▸ Provided text
::::::
There are a few steps, but they boil down to the usual operations (shift to-and-fro the origin with a linear transform by doing a matrix multiplication thrown in). Here is a snippet that finds the box, and shift to the axes.

import gemmi
from rdkit import Chem
import numpy as np
import numpy.typing as npt
from scipy.spatial import ConvexHull
from pathlib import Path
from typing import Self


class MinimumRotatedBox:
    """
    ... code::block python:

        structure = gemmi.read_pdb('1UBQ.clean.pdb')
        rotobox = MinimumRotatedBox(structure)
        rotobox.to_mol_of_corners('original_box.mol')
        rotobox.rototranslate()
        rotobox.to_mol_of_corners('final_box.mol')
        rotobox.box_corners.min(axis=0)  # origin!
    """

    def __init__(self, structure: gemmi.Structure):
        self.structure: gemmi.Structure = structure
        self.coords: np.array = np.array([])
        nan_xyz: np.array = np.array([float('nan'), float('nan'), float('nan')])
        self.hull_volume: float = 0.
        self.box_volume: float = 0.
        self.hull_points: np.array = np.array([])
        self.centroid: np.array = nan_xyz
        self.eigenvectors: np.array = np.array([])
        self.box_corner: list[npt.NDArray[float]] = [nan_xyz] * 8
        self._calculate()

    def _calculate(self) -> None:
        """
        For recaluting the values if something changes.
        Requires calling.
        
        :return: 
        """
        self.coords = self.get_coords()
        hull = ConvexHull(self.coords)
        self.hull_volume = hull.volume
        self.hull_points = self.coords[hull.vertices]
        self.centroid = np.mean(self.hull_points, axis=0)
::::::
▸ Listed records
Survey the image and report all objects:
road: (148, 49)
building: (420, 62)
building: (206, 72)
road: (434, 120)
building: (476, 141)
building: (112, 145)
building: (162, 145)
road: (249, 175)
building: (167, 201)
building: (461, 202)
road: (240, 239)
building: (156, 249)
::::::
▸ What this exercise asks
a - Does each statement agree with the rotated-box snippet? (i) ConvexHull is imported from scipy.spatial. (ii) The constructor starts hull_volume at 1. (iii) The centroid is the mean of the hull points. Answer yes or no for each, quoting the deciding words of the snippet.
b - Please carry the rotated-box snippet forward, starting right after its last line.
The lines can be set aside here.

▸ Task results
a -
(i) Yes: "from scipy.spatial import ConvexHull"
(ii) No: "self.hull_volume: float = 0."
(iii) Yes: "self.centroid = np.mean(self.hull_points, axis=0)"

b -
        self.eigenvectors = self._compute_eigenvectors()
        self.box_corners, self.box_volume = self._compute_min_volume_box()
        # box_corners is the volume of the box...

    @classmethod
    def from_file(cls, path: Path | str) -> Self:
        """
        Load a gemmi.Structure from a file.
        And make a MinimumRotatedBox from it.
        
        :param path: 
        :return: 
        """
        structure = gemmi.read_pdb(str(path))
        return cls(structure)

    def get_coords(self, model: gemmi.Model | None = None, only_to_CB: bool = True) -> np.ndarray:
        if model is None:
            model = self.structure[0]
        if only_to_CB:
            valid_names = ('N', 'CA', 'C', 'O', 'CB')
            coords = [atom.pos.tolist() for chain in model for res in chain for atom in res if atom.name in valid_names]
        else:
            coords = [atom.pos.tolist() for chain in model for res in chain for atom in res]
        return np.array(coords)

    def _compute_eigenvectors(self) -> np.array:
        # Compute the PCA of the _shell_ regardless of if it's like a C hollow on one side...
        centered = self.hull_points - self.centroid
        cov = np.cov(centered.T)
        eigenvalues, eigenvectors = np.linalg.eigh(cov)
        # NB. the eigenvectors need sorting!
        order = np.argsort(eigenvalues)[::-1]
        eigenvectors = eigenvectors[:, order]
        # enforce right-handed frame
        if np.linalg.det(eigenvectors) < 0:
            eigenvectors[:, 2] *= -1
        return eigenvectors

    def _compute_min_volume_box(self) -> tuple[np.array, float]:
        # Get the box corners
        # https://numpy.org/doc/stable/reference/generated/numpy.meshgrid.html makes the 8 corners :D
        # but the corners need rotating to the axes and the mesh rotating back
        centered = self.hull_points - self.centroid
        rotated = centered @ self.eigenvectors
        min_coords = np.min(rotated, axis=0)
        max_coords = np.max(rotated, axis=0)
        extent = max_coords - min_coords
        volume = np.prod(extent)
        box_corners: list[npt.NDArray[float]] = []
        for corner in np.array(np.meshgrid(*zip(min_coords, max_coords))).T.reshape(-1, 3):
            corner = (corner @ self.eigenvectors.T) + self.centroid
            # near zeros fixed for aestetics
            corner[np.abs(corner) < 1e-6] = 0.0
            box_corners.append(corner)
        return np.array(box_corners), volume

    def to_mol_of_corners(self, filename: str | None = None) -> Chem.Mol:
        mol = Chem.RWMol()
        conf = Chem.Conformer(len(self.box_corners))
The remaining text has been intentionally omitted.